Basically, leaves are classified into simple and compound types. As the names rightly suggest, simple leaves are those leaves in which the leaf blade or lamina is undivided. For example, the leaf of a hibiscus plant has a leaf blade with no lobes or division. Most of the pear plants, basil, oregano and rubber plant are found to have simple leaves. However, some of the simple leaves have lobes (the leaf blade will be divided), but the gaps between the lobes do not reach the mid vein of the leaf. For example, a sassafras tree leaf has three lobes, but is a single leaf (as shown in the first image below). In such cases, the division of the leaf blade creates three lobes, but not three leaflets. Other examples for such simple leaves with lobes include most of the maples, sycamore, black oak and scarlet oak. The following images are that of some simple leaves.
Hibiscus leaves
Maple leaves
Now you know that the leaf blade of a simple leaf is undivided. But, some of the simple leaves have partial division of leaf blades, forming lobes and not distinct leaflets. If you find a leaf with complete division of leaf blade, then it is a compound leaf. One such example is rose plant. In this case, the leaf is divided completely along the mid vein, to form leaflets. Each of these leaflets may appear like a simple leaf. The stem on which the leaflets are arranged is called a rachis (modified middle vein). There are different types of compound leaves, which are categorized into different forms.
Compound Leaf Types
A simple form is trifoliate or trifoliolate type. It can be inferred from the name that these compound leaves have three leaflets only. For example, leaves of common beans, strawberry, soy beans, white clover and laburnum, are found to have trifoliate leaves.
Laburnum leaves
Strawberry Leaves
A leaf in which the leaflets are arranged in pairs, along the mid vein or rachis is called a pinnately compound leaf. If there is no terminal leaflet, then it is even pinnate (mahogany, candle bush and tamarind) and if there is a terminal leaflet, then it is an odd pinnate leaf (like some acacia, mockernut hickory, pecans and roses).
Rose plantLeaves
Neem Leaves
Tamarind Leaves
In some plants like flame trees (otherwise known as royal poinciana or flamboyant), bird of paradise tree and silk trees (Albizia), you may find a rachis, along which compound leaves are arranged. In other words, the rachis has secondary stems on which the leaves are arranged. These leaves are called bipinnately compound leaves.
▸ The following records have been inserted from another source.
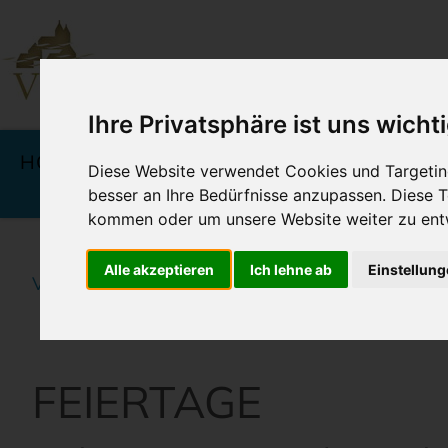
Ihre Privatsphäre ist uns wicht
Navigation
überspringen
HOTELS
ANGEBOTE &
KU
Diese Website verwendet Cookies und Targeting
PREISE
besser an Ihre Bedürfnisse anzupassen. Diese
kommen oder um unsere Website weiter zu ent
Alle akzeptieren
Ich lehne ab
Einstellun
Vineta Hotels Usedom
Home
Angebote & Prei
FEIERTAGE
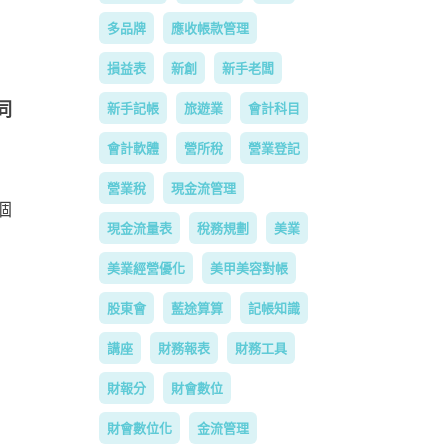
多品牌
應收帳款管理
損益表
新創
新手老闆
同
新手記帳
旅遊業
會計科目
會計軟體
營所稅
營業登記
營業稅
現金流管理
個
現金流量表
稅務規劃
美業
美業經營優化
美甲美容對帳
股東會
藍途算算
記帳知識
講座
財務報表
財務工具
財報分
財會數位
財會數位化
金流管理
bipinnately compound leaves
Flame tree leaves
Mimosa tree single leaf
A palmately compound leaf has leaflets radiating from a single point - tip of the petiole. As the arrangement of these leaflets are compared to fingers on the palm, such leaves are termed as palmate leaves. Buckeye, horse chestnut, desert cotton, cassava, and hemp plants have palmately compound leaves.
Tapioca leaf
Horse chestnut leaf
Hemp leaf
In some plants, the pinnate division of leaf blade is almost complete, but the leaflets are not fully separate. In other words, the leaf blade will be divided till the mid vein only. This type of compound leaves are known as pinnatifid, as seen in certain types of ferns, belonging to the genus Polypodium, some types of philodendrons, arugula, corn sow thistle and some plants in the genus Sorbus.
Ragweed leaves
Arugula leaves
Monstera deliciosa leaf
The above said is only a brief overview about compound leaf identification. These types may be further classified on the basis of their design and mode of arrangement on the stem. If you are interested in knowing more about compound leaves, you may conduct a detailed study about them. A basic understanding about the features of a tree will help you in identifying that tree. Leaves are one of the main parts of trees and if you can understand the type of the leaves in a specific tree, it will prove beneficial in identifying that tree. So, if you are a tree enthusiast, it is always better to enhance your knowledge about tree leaves.